- [PROBLEM TO SOLVE]: Locate every line in the records that contains the string "part" and copy each of those lines.

++++ TASK INPUT

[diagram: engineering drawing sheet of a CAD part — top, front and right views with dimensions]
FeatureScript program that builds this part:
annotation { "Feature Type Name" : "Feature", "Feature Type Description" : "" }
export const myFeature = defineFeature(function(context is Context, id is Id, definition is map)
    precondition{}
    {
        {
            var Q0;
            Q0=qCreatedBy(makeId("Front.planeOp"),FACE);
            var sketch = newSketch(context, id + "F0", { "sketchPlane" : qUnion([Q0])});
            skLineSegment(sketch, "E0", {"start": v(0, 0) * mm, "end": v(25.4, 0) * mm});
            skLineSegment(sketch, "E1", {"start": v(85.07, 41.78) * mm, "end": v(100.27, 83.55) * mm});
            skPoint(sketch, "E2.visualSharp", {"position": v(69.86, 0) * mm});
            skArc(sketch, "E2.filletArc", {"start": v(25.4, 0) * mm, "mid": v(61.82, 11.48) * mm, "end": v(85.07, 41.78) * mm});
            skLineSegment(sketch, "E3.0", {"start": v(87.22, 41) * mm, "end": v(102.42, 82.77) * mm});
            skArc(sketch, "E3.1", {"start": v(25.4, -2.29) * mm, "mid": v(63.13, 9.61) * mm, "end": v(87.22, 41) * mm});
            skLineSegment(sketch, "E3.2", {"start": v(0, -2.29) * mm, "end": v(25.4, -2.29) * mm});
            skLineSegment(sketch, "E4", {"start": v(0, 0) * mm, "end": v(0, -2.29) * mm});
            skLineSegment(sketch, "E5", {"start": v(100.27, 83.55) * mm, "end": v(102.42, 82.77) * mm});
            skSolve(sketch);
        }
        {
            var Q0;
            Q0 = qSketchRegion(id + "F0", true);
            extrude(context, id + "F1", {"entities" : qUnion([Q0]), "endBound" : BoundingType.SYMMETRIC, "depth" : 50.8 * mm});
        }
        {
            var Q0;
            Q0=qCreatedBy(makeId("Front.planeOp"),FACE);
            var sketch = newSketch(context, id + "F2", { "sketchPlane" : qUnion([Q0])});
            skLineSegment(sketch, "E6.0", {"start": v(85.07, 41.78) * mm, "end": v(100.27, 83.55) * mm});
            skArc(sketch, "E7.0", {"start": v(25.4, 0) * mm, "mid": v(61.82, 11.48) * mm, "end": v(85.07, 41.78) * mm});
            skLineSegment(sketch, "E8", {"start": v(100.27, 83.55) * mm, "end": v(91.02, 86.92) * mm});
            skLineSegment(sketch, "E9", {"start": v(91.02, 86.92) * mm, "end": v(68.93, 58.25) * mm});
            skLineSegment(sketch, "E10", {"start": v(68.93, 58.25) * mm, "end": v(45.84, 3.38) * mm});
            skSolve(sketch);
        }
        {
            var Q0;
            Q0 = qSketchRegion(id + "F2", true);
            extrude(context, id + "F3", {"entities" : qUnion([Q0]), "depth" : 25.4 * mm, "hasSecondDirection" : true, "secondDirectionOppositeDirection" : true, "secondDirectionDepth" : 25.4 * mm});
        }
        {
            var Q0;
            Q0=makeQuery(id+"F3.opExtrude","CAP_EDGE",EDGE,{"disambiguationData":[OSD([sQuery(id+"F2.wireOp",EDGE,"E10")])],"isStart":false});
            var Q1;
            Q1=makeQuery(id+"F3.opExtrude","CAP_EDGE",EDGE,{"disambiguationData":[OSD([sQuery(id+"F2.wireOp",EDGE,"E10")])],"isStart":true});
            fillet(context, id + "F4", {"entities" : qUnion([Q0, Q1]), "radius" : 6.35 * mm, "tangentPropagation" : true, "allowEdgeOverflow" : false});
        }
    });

++++++++

- [RESULT OF THIS EXERCISE]:
[diagram: engineering drawing sheet of a CAD part — top, front and right views with dimensions]
FeatureScript program that builds this part:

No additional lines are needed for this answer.